> [Task item] Quote the text of every row below word for word, leaving the pictures out of your answer.

> [Source material]

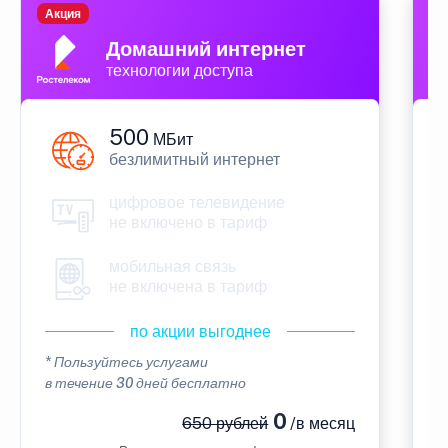
Акция
П
Домашний интернет
технологии доступа
500
МБит
безлимитный интернет
цифровое телевидение
не включено в тариф
мобильная связь
не включена в тариф
по акции выгоднее
* Пользуйтесь услугами
*
в течение 30 дней бесплатно
в
0
650 рублей
/в месяц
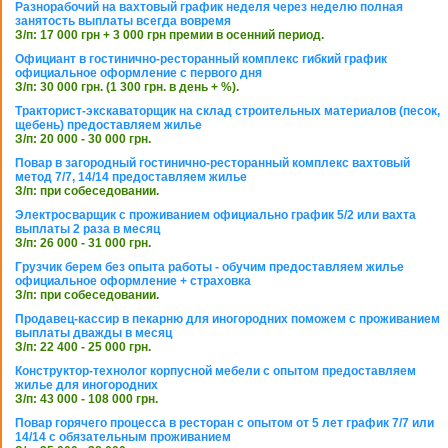
Разнорабочий на вахтовый график неделя через неделю полная
занятость выплаты всегда вовремя
З/п: 17 000 грн + 3 000 грн премии в осенний период.
Официант в гостинично-ресторанный комплекс гибкий график
официальное оформление с первого дня
З/п: 30 000 грн. (1 300 грн. в день + %).
Тракторист-экскаваторщик на склад строительных материалов (песок,
щебень) предоставляем жилье
З/п: 20 000 - 30 000 грн.
Повар в загородный гостинично-ресторанный комплекс вахтовый
метод 7/7, 14/14 предоставляем жилье
З/п: при собеседовании.
Электросварщик с проживанием официально график 5/2 или вахта
выплаты 2 раза в месяц
З/п: 26 000 - 31 000 грн.
Грузчик берем без опыта работы - обучим предоставляем жилье
официальное оформление + страховка
З/п: при собеседовании.
Продавец-кассир в пекарню для иногородних поможем с проживанием
выплаты дважды в месяц
З/п: 22 400 - 25 000 грн.
Конструктор-технолог корпусной мебели с опытом предоставляем
жилье для иногородних
З/п: 43 000 - 108 000 грн.
Повар горячего процесса в ресторан с опытом от 5 лет график 7/7 или
14/14 с обязательным проживанием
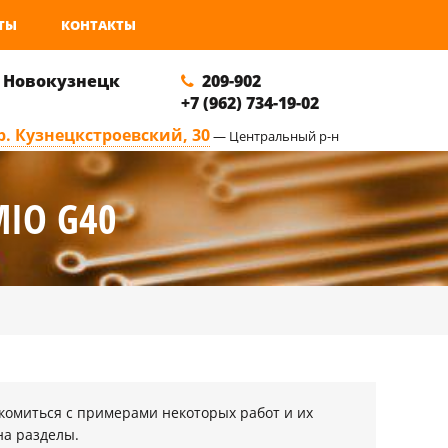
ТЫ
КОНТАКТЫ
. Новокузнецк
209-902
+7 (962) 734-19-02
р. Кузнецкстроевский, 30
— Центральный р-н
IO G40
комиться с примерами некоторых работ и их
на разделы.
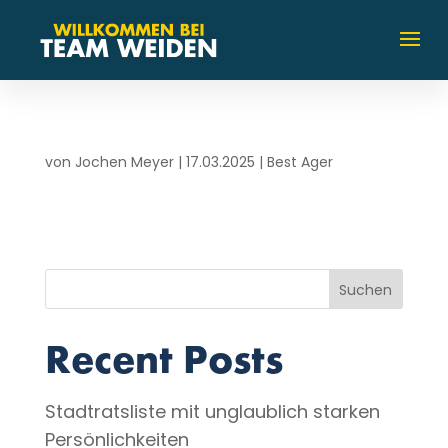
von
Jochen Meyer
|
17.03.2025
|
Best Ager
Suchen
Recent Posts
Stadtratsliste mit unglaublich starken
Persönlichkeiten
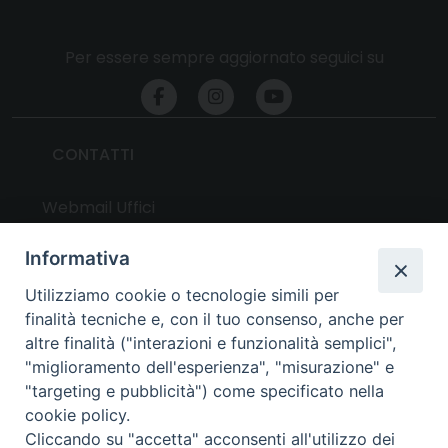
Per essere sempre aggiornato seguici su
CONTATTI
Webmail Uffici
Webmail Parrocchie
Informativa
Utilizziamo cookie o tecnologie simili per
UTILITY
finalità tecniche e, con il tuo consenso, anche per
altre finalità ("interazioni e funzionalità semplici",
News
"miglioramento dell'esperienza", "misurazione" e
Altri articoli
"targeting e pubblicità") come specificato nella
cookie policy.
Notizie nazionali
Cliccando su "accetta" acconsenti all'utilizzo dei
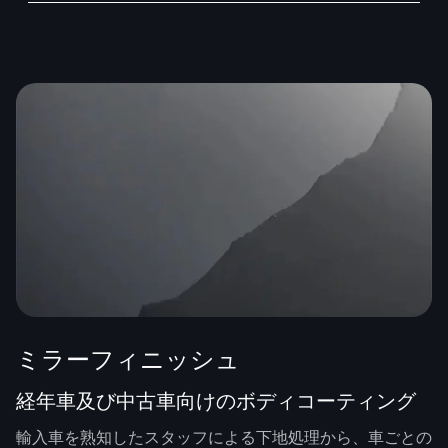
ミラーフィニッシュ
経年車及び中古車向けのボディコーティング
輸入車を熟知したスタッフによる下地処理から、車ごとの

> [Expected answer]
Акция
П
Домашний интернет
технологии доступа
500
МБит
безлимитный интернет
цифровое телевидение
не включено в тариф
мобильная связь
не включена в тариф
по акции выгоднее
* Пользуйтесь услугами
*
в течение 30 дней бесплатно
в
0
650 рублей
/в месяц
Разнорабочий на вахтовый график неделя через неделю полная
занятость выплаты всегда вовремя
З/п: 17 000 грн + 3 000 грн премии в осенний период.
Официант в гостинично-ресторанный комплекс гибкий график
официальное оформление с первого дня
З/п: 30 000 грн. (1 300 грн. в день + %).
Тракторист-экскаваторщик на склад строительных материалов (песок,
щебень) предоставляем жилье
З/п: 20 000 - 30 000 грн.
Повар в загородный гостинично-ресторанный комплекс вахтовый
метод 7/7, 14/14 предоставляем жилье
З/п: при собеседовании.
Электросварщик с проживанием официально график 5/2 или вахта
выплаты 2 раза в месяц
З/п: 26 000 - 31 000 грн.
Грузчик берем без опыта работы - обучим предоставляем жилье
официальное оформление + страховка
З/п: при собеседовании.
Продавец-кассир в пекарню для иногородних поможем с проживанием
выплаты дважды в месяц
З/п: 22 400 - 25 000 грн.
Конструктор-технолог корпусной мебели с опытом предоставляем
жилье для иногородних
З/п: 43 000 - 108 000 грн.
Повар горячего процесса в ресторан с опытом от 5 лет график 7/7 или
14/14 с обязательным проживанием
ТЫ
КОНТАКТЫ
. Новокузнецк
209-902
+7 (962) 734-19-02
р. Кузнецкстроевский, 30
— Центральный р-н
IO G40
комиться с примерами некоторых работ и их
на разделы.
von
Jochen Meyer
|
17.03.2025
|
Best Ager
Suchen
Recent Posts
Stadtratsliste mit unglaublich starken
Persönlichkeiten
Per essere sempre aggiornato seguici su
CONTATTI
Webmail Uffici
Webmail Parrocchie
Informativa
Utilizziamo cookie o tecnologie simili per
UTILITY
finalità tecniche e, con il tuo consenso, anche per
altre finalità ("interazioni e funzionalità semplici",
News
"miglioramento dell'esperienza", "misurazione" e
Altri articoli
"targeting e pubblicità") come specificato nella
cookie policy.
Notizie nazionali
Cliccando su "accetta" acconsenti all'utilizzo dei
ミラーフィニッシュ
経年車及び中古車向けのボディコーティング
輸入車を熟知したスタッフによる下地処理から、車ごとの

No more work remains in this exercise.